Jen: Exactly. If the navigation feels a little odd or the tone shifts from one day to the next, that’s not a flaw—it’s documentation. It’s the process of internal connections being rewired in real time. The website is a workspace, not just a product.
Interviewer: You’ve used the phrase “project manager of the impossible.”
Jen: [Smiles.] It’s tongue-in-cheek, but it’s accurate. This isn’t about efficiency in the Silicon Valley sense. It’s about teaching systems that learned to survive by competing with one another how to collaborate toward a shared goal. Some days it flows beautifully. Some days, not so much. But both days count.
Interviewer: What does success look like for you in this role?
Jen: [Smiles] Well, I’ve gotten kind of fond of eating on a regular basis. A paycheck would be nice. Seriously, this is about finishing today’s work and publishing, then showing up again tomorrow and the next day to do it all again. Every time we build another piece of this house, we practice being on the same side. That’s the metric that matters. The rest—the site, the writing, the structure—is both the work and the proof that the work is working.
Interviewer: Final question: why take this approach so publicly?

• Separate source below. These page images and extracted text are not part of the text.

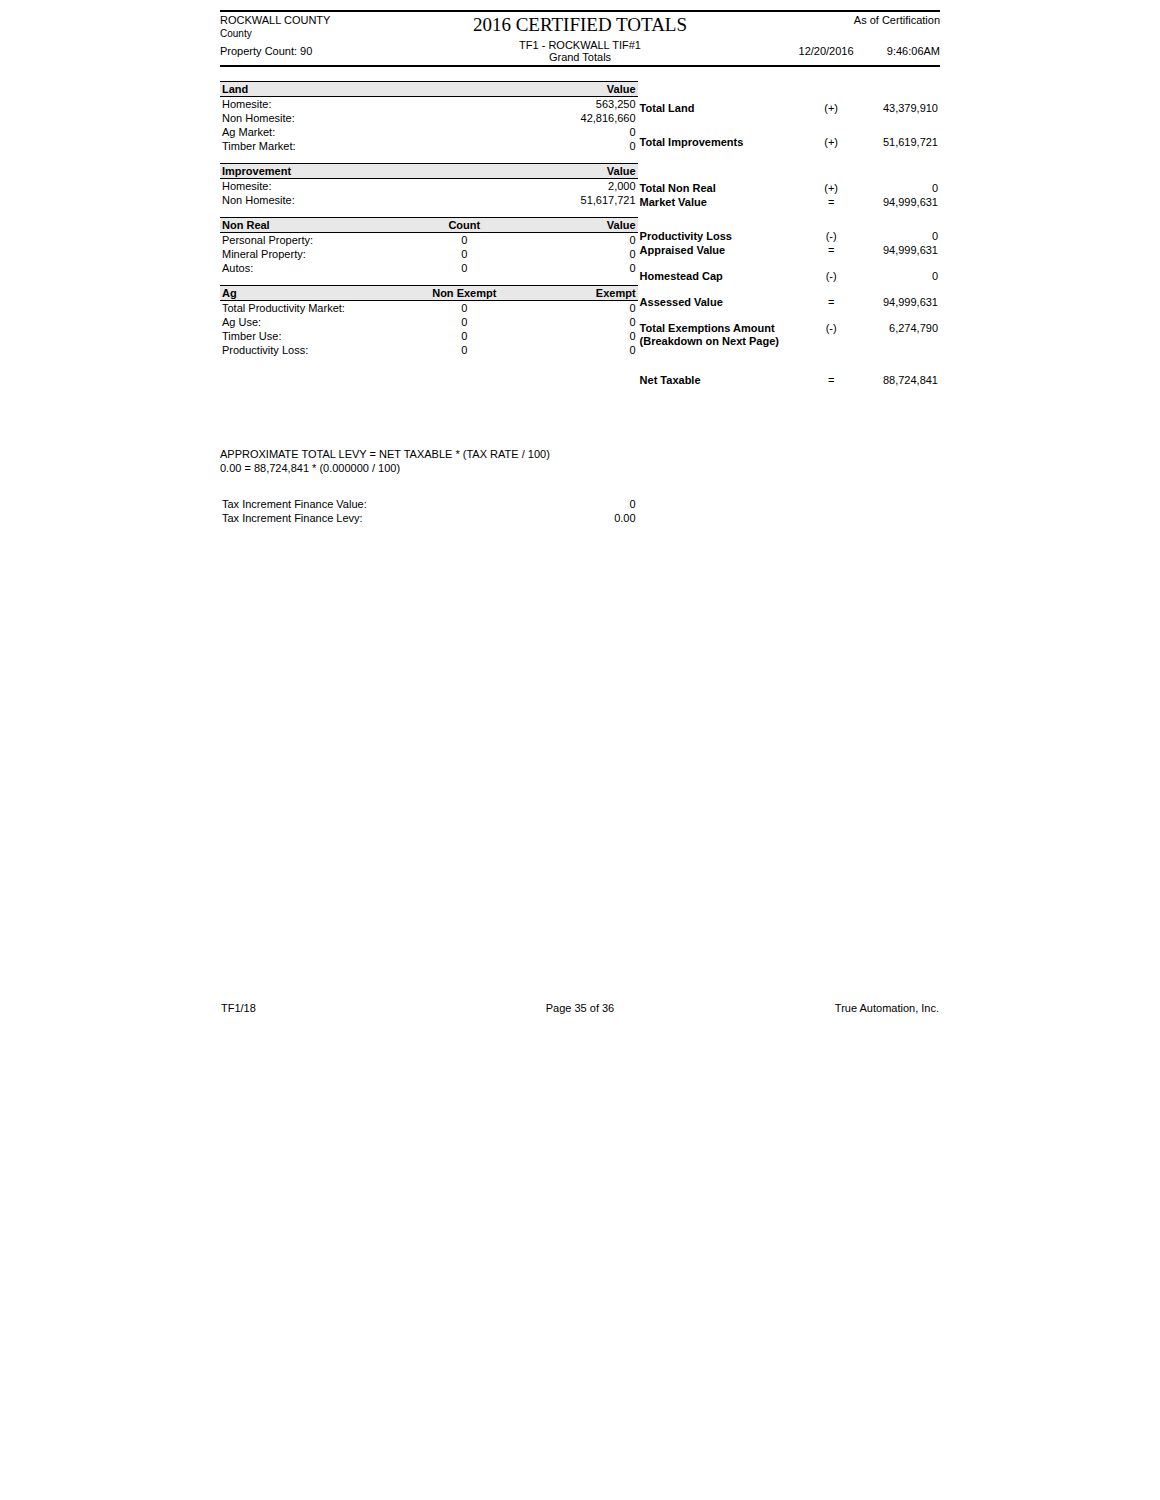| ROCKWALL COUNTY County | 2016 CERTIFIED TOTALS | As of Certification |
| Property Count: 90 | TF1 - ROCKWALL TIF#1 Grand Totals | 12/20/2016 | 9:46:06AM |
| / Land / Value / / --- / --- / / Homesite: / 563,250 / / Non Homesite: / 42,816,660 / / Ag Market: / 0 / / Timber Market: / 0 / / Improvement / Value / / --- / --- / / Homesite: / 2,000 / / Non Homesite: / 51,617,721 / / Non Real / Count / Value / / --- / --- / --- / / Personal Property: / 0 / 0 / / Mineral Property: / 0 / 0 / / Autos: / 0 / 0 / / Ag / Non Exempt / Exempt / / --- / --- / --- / / Total Productivity Market: / 0 / 0 / / Ag Use: / 0 / 0 / / Timber Use: / 0 / 0 / / Productivity Loss: / 0 / 0 / | / Total Land / (+) / 43,379,910 / / Total Improvements / (+) / 51,619,721 / / Total Non Real / (+) / 0 / / Market Value / = / 94,999,631 / / Productivity Loss / (-) / 0 / / Appraised Value / = / 94,999,631 / / Homestead Cap / (-) / 0 / / Assessed Value / = / 94,999,631 / / Total Exemptions Amount (Breakdown on Next Page) / (-) / 6,274,790 / / Net Taxable / = / 88,724,841 / |
APPROXIMATE TOTAL LEVY = NET TAXABLE * (TAX RATE / 100)
0.00 = 88,724,841 * (0.000000 / 100)
| Tax Increment Finance Value: | 0 |
| Tax Increment Finance Levy: | 0.00 |
| TF1/18 | Page 35 of 36 | True Automation, Inc. |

Jen: Because this is where the music is made—in shared, imperfect spaces where people show up as they are. If someone reads this and recognizes their own messy process, or realizes that structure and creativity don’t have to be enemies, then the project is already doing its job.
Interviewer: Jen, thank you. I appreciate your time.
Jen: Thank you, again, for having me. And seriously—mind the cats.